On the other hand, those thyristors with which thyristors the contents of the shift register 14 do not meet the aforesaid AND conditions, are retained in an OFF state. When the data of the picture signals 11 corresponding to the next n picture elements are stored in the shift registor 14, the decoder 18 similarly generates another pulse signal at the output. This pulse signal is now applied to the selector terminal 9 relating to the second group thyristors from the extreme left as seen in FIG. 1 (as a result of the counting by the counter 17).
Accordingly, the picture signals of n picture elements at this moment relate to the n picture elements of the second group thyristors from the extreme left, so that the thyristors 3 belonging to said second group are either turned ON or kept Off. Other thyristors 3 are successively triggered group by group in a similar manner. Thus, for instance, 512 picture signals 11 are applied to and held by the thyristors 3. Then, the voltage at the power source terminal 2 changes along the positive half cycle of sinusoidal waveform and approaches to 0 V and, the corresponding output signal 21 from the detector circuit 20 is applied to the control circuit. As a result, the then conductive thyristors 3 (corresponding to colored dots) are all turned OFF due to the current reduction below the holding current, so that the picture signals stored in the thyristor 3 are erased. Since the mentioned operations of the shift registor 14, the counter 15 and the like can be effected in the high speed electronic circuit in about less than 1 .mu.S, if it is assumed that the number of the heat-generating resistance elements 1 in one of said groups (the aforesaid n) is assumed to be 32, the operation for one group is finished in 1 .mu.S.times.32=32 .mu.S. If the number of picture signals to be simultaneously recorded is 512 dots, such picture signals 11 can be set on the thyristors 3 for holding within 1 .mu.S.times.512=512 .mu.S. If the commercial power frequency is 50 Hz, the duration of one half cycle is 10 mS, which is long enough for ensuring the thermal head to generate heat for recording. Since the relation of 512 .mu.S&lt;10 mS is satisfied, the density of color formed for recording is constant and even regardless of the time difference in turning on the different thyristors. This is to say, the time 512 .mu.S is negligibly short compared with 10 mS, and the operation time for turning on the thyristors 3 does not substantially affect the density of printed color.

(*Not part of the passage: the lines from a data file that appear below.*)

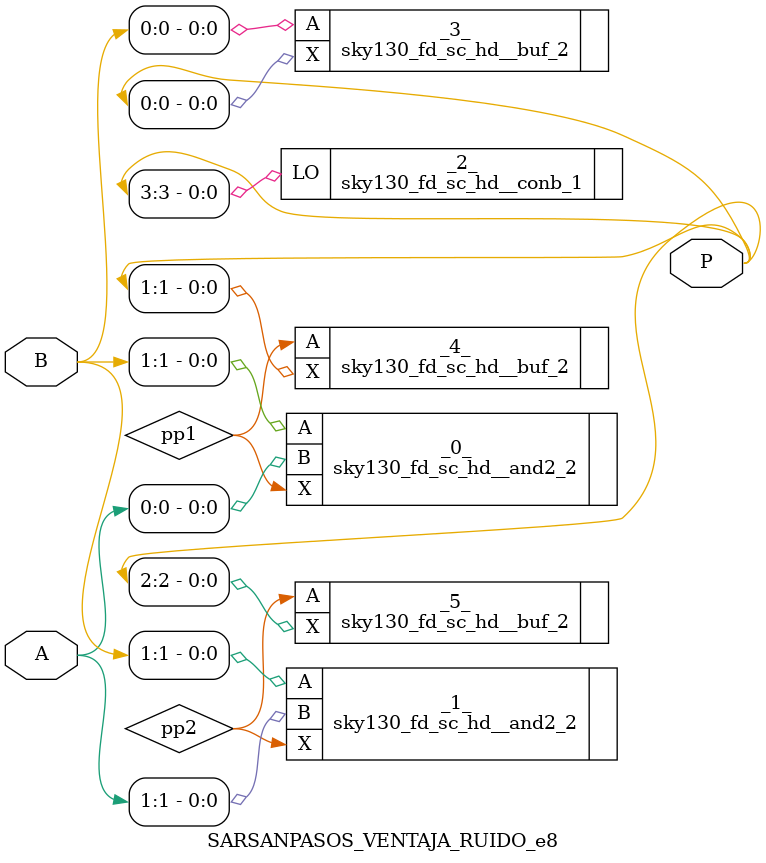
<source format=v>
module SARSANPASOS_VENTAJA_RUIDO_e8 (A,
    B,
    P);
 input [1:0] A;
 input [1:0] B;
 output [3:0] P;

 wire pp1;
 wire pp2;

 sky130_fd_sc_hd__and2_2 _0_ (.A(B[1]),
    .B(A[0]),
    .X(pp1));
 sky130_fd_sc_hd__and2_2 _1_ (.A(B[1]),
    .B(A[1]),
    .X(pp2));
 sky130_fd_sc_hd__conb_1 _2_ (.LO(P[3]));
 sky130_fd_sc_hd__buf_2 _3_ (.A(B[0]),
    .X(P[0]));
 sky130_fd_sc_hd__buf_2 _4_ (.A(pp1),
    .X(P[1]));
 sky130_fd_sc_hd__buf_2 _5_ (.A(pp2),
    .X(P[2]));
endmodule

</source>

In FIG. 3, the waveform (a) is that of the voltage at the power source terminal 2, and the wave form (b), is that of the output 21 from the detector circuit 20. The period of one cycle of the commercially power source voltage is represented by T.sub.o, which is 20 mS for the commercial power frequency 50 Hz. The level of the holding voltage at the power source terminal 2 is represented by V.sub.t, which level V.sub.t is necessary for passing the holding current through the thyristor 3. Accordingly, the time period t.sub.v is for heat generation by the thermal head 12, and the time period t.sub.s is for erasing the picture signals stored in the thyristors 3 (5 to 10 .mu.S) and for pausing. It is noted here that, in the illustrated wave-forms, the time for setting the picture signals on the thyristors 3 (512 .mu.S in the above example) is included in the time period t.sub.v.
However, the thermal printer system shown in FIG. 2, has the disadvantage in that the printed concentration or density depends upon the fluctuaton of the voltage of the commercial power source. The voltage of the commercial power source is generally not stable enough as to maintain the constant density of the printed color. If we wish to obtain the constant density of the printed color utilizing the commercial power supply, we must use an expensive automatic voltage regulator in an alternate current stage, or we must use a voltage regulated direct current (DC) power supply. However, both have the disadvantages that their prices are expensive and the size of devices is large.